[Challenge] Write out the material from its very start through the line containing "exposure: exposure 0.6", substituting "image" for "photo" and keeping everything else the same. Leave the pictures out of your answer.
** BEGIN Record extracts **
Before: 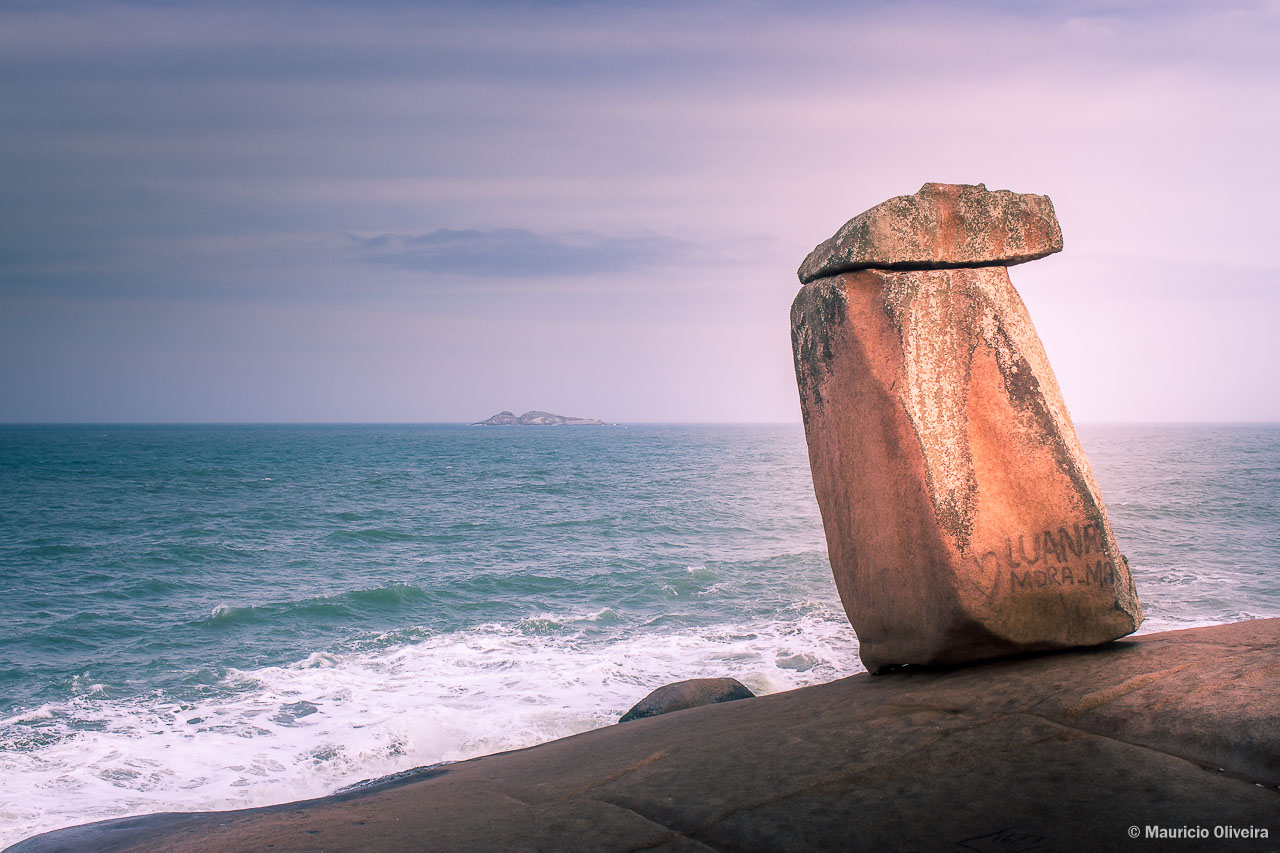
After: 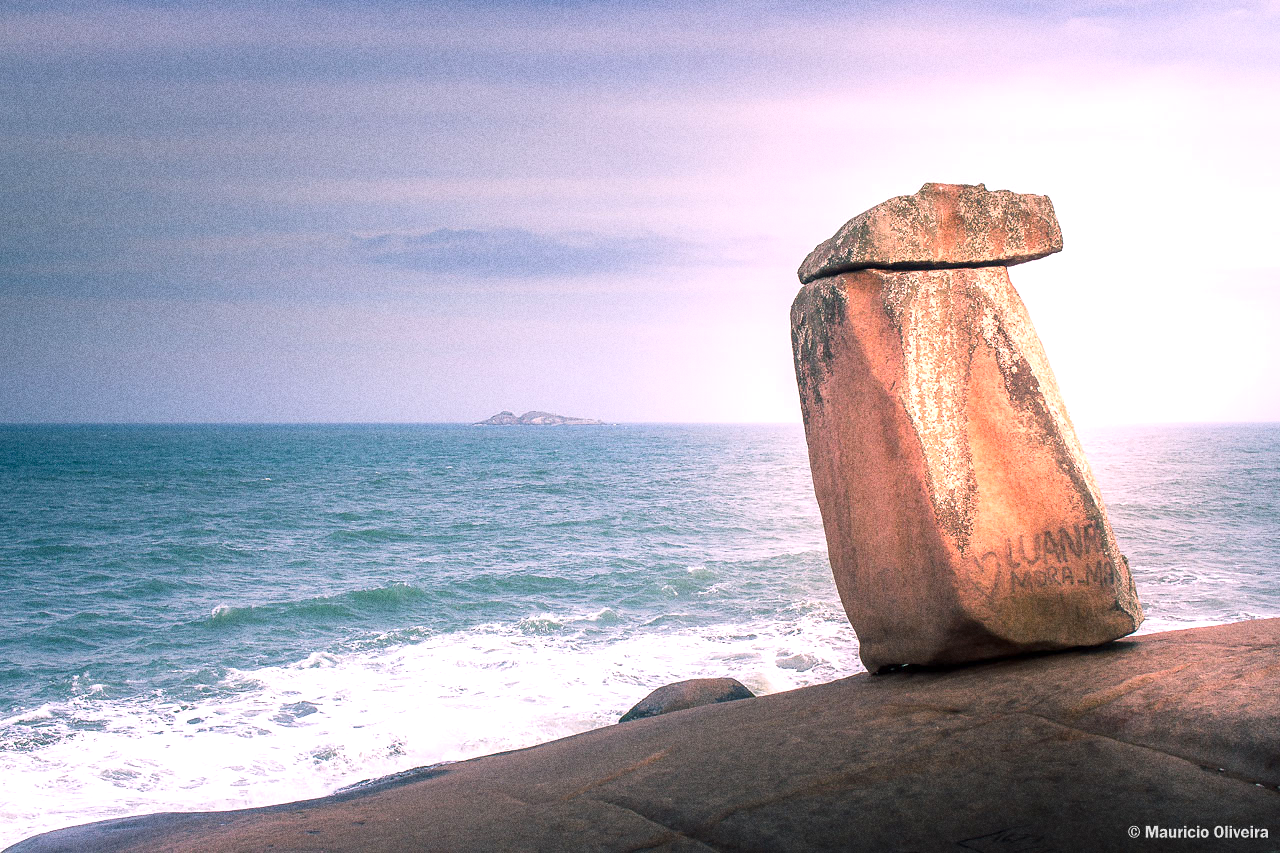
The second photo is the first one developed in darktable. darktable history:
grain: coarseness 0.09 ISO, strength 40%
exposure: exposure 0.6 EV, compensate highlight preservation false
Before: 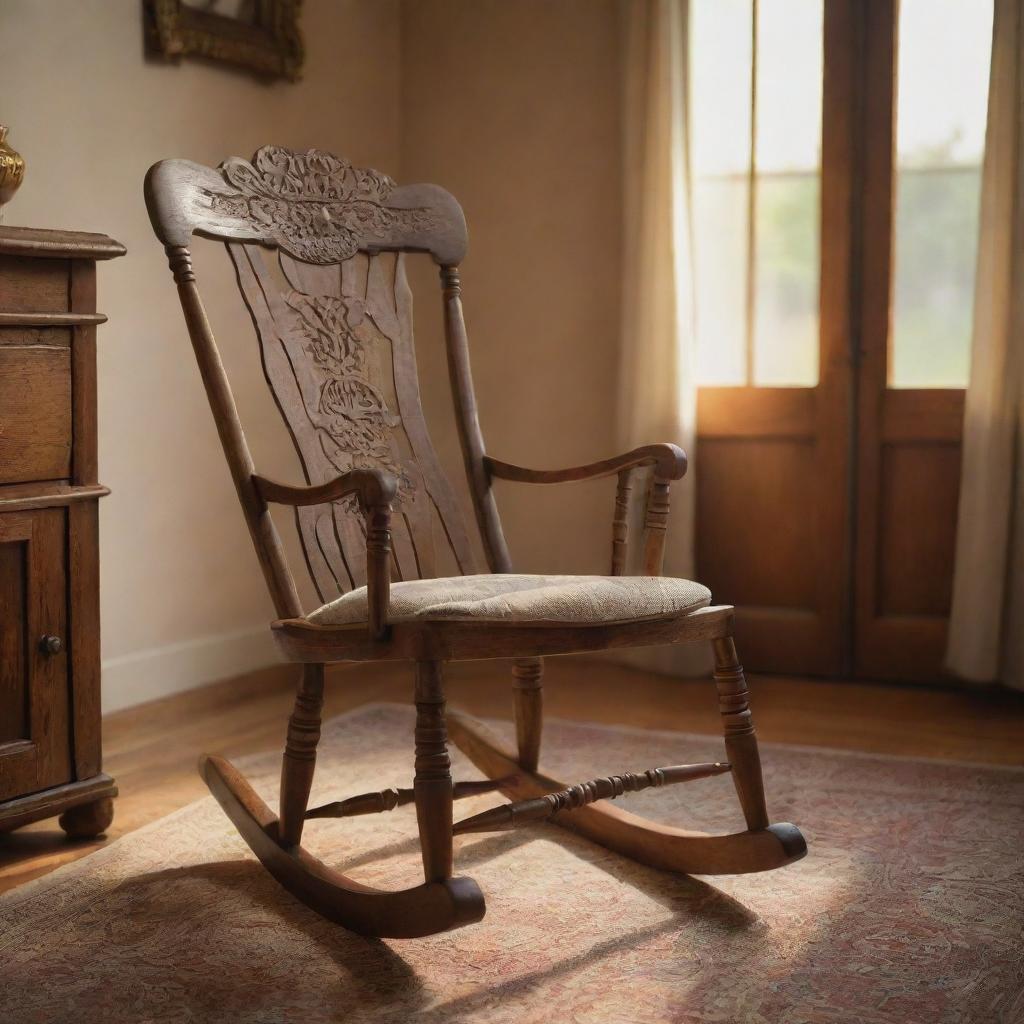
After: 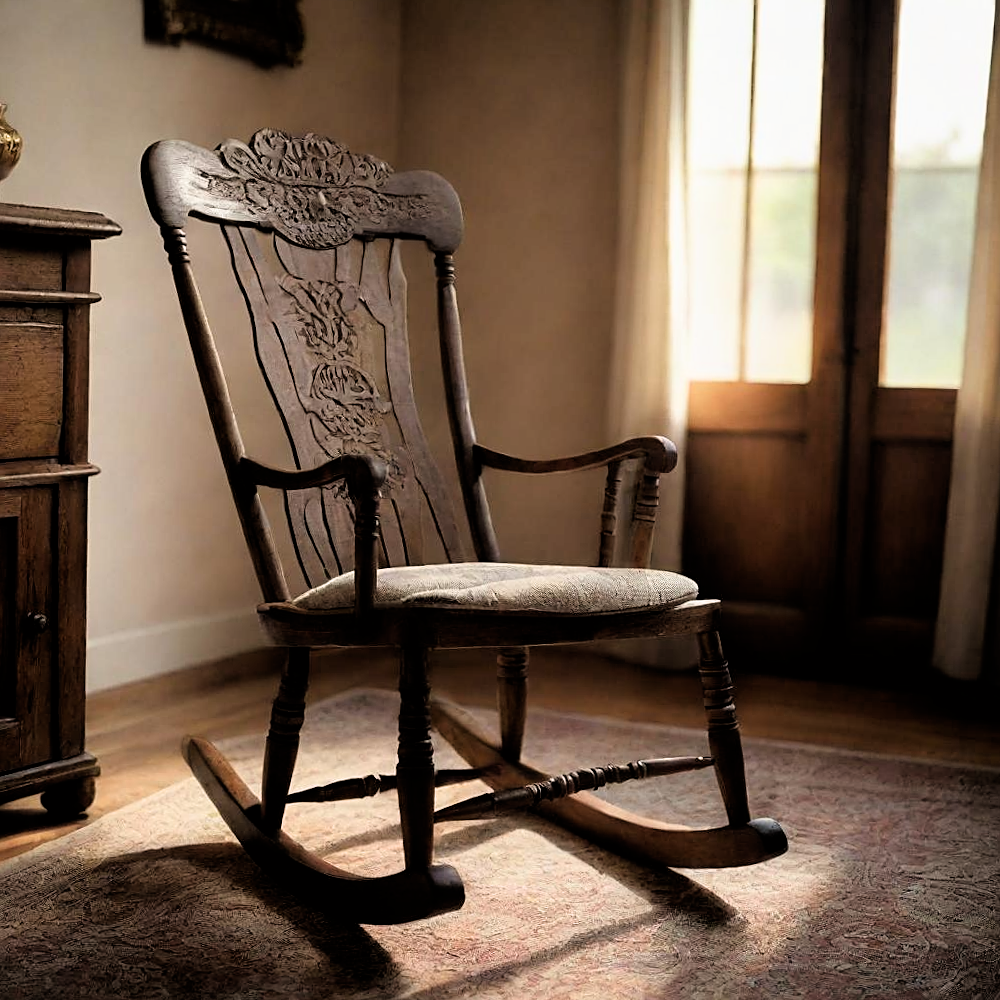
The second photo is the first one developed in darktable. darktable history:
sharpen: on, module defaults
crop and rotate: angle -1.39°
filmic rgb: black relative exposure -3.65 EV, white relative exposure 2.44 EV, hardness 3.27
** END Record extracts **
[Answer to this problem]
Before: 
After: 
The second image is the first one developed in darktable. darktable history:
grain: coarseness 0.09 ISO, strength 40%
exposure: exposure 0.6 EV, compensate highlight preservation false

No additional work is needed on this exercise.